Entries from a data source:
◆ ◆ ◆ ◆ ◆ ◆ ◆

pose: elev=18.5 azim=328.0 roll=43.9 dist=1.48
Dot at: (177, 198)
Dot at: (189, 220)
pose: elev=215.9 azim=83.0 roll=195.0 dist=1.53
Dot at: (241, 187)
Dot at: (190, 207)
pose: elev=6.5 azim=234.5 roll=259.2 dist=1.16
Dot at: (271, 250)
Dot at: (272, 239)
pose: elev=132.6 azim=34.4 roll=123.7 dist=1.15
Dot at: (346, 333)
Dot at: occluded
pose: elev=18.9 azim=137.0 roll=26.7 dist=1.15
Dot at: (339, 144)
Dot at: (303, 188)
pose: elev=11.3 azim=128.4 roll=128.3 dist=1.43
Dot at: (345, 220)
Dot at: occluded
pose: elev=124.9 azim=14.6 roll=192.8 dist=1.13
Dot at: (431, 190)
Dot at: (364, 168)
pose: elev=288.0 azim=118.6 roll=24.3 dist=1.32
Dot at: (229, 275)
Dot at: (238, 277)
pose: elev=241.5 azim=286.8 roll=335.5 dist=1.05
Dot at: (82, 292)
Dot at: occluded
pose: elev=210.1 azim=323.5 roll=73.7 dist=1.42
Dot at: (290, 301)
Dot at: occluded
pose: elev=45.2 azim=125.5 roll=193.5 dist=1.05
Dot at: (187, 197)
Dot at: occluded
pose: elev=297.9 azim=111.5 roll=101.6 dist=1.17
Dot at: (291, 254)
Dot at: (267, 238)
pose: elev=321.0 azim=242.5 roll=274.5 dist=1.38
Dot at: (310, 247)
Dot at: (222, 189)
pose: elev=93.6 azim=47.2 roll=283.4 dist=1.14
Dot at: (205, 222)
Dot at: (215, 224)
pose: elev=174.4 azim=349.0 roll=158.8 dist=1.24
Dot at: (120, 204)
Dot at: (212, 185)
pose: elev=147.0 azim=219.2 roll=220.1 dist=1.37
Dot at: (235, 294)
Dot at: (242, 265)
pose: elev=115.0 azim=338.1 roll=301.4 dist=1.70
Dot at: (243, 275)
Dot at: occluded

◆ ◆ ◆ ◆ ◆ ◆ ◆

● The task: Rewrite all of the entries above as a numbered list, leaving out any blank lines.

● Result of this task:
1. pose: elev=18.5 azim=328.0 roll=43.9 dist=1.48
2. Dot at: (177, 198)
3. Dot at: (189, 220)
4. pose: elev=215.9 azim=83.0 roll=195.0 dist=1.53
5. Dot at: (241, 187)
6. Dot at: (190, 207)
7. pose: elev=6.5 azim=234.5 roll=259.2 dist=1.16
8. Dot at: (271, 250)
9. Dot at: (272, 239)
10. pose: elev=132.6 azim=34.4 roll=123.7 dist=1.15
11. Dot at: (346, 333)
12. Dot at: occluded
13. pose: elev=18.9 azim=137.0 roll=26.7 dist=1.15
14. Dot at: (339, 144)
15. Dot at: (303, 188)
16. pose: elev=11.3 azim=128.4 roll=128.3 dist=1.43
17. Dot at: (345, 220)
18. Dot at: occluded
19. pose: elev=124.9 azim=14.6 roll=192.8 dist=1.13
20. Dot at: (431, 190)
21. Dot at: (364, 168)
22. pose: elev=288.0 azim=118.6 roll=24.3 dist=1.32
23. Dot at: (229, 275)
24. Dot at: (238, 277)
25. pose: elev=241.5 azim=286.8 roll=335.5 dist=1.05
26. Dot at: (82, 292)
27. Dot at: occluded
28. pose: elev=210.1 azim=323.5 roll=73.7 dist=1.42
29. Dot at: (290, 301)
30. Dot at: occluded
31. pose: elev=45.2 azim=125.5 roll=193.5 dist=1.05
32. Dot at: (187, 197)
33. Dot at: occluded
34. pose: elev=297.9 azim=111.5 roll=101.6 dist=1.17
35. Dot at: (291, 254)
36. Dot at: (267, 238)
37. pose: elev=321.0 azim=242.5 roll=274.5 dist=1.38
38. Dot at: (310, 247)
39. Dot at: (222, 189)
40. pose: elev=93.6 azim=47.2 roll=283.4 dist=1.14
41. Dot at: (205, 222)
42. Dot at: (215, 224)
43. pose: elev=174.4 azim=349.0 roll=158.8 dist=1.24
44. Dot at: (120, 204)
45. Dot at: (212, 185)
46. pose: elev=147.0 azim=219.2 roll=220.1 dist=1.37
47. Dot at: (235, 294)
48. Dot at: (242, 265)
49. pose: elev=115.0 azim=338.1 roll=301.4 dist=1.70
50. Dot at: (243, 275)
51. Dot at: occluded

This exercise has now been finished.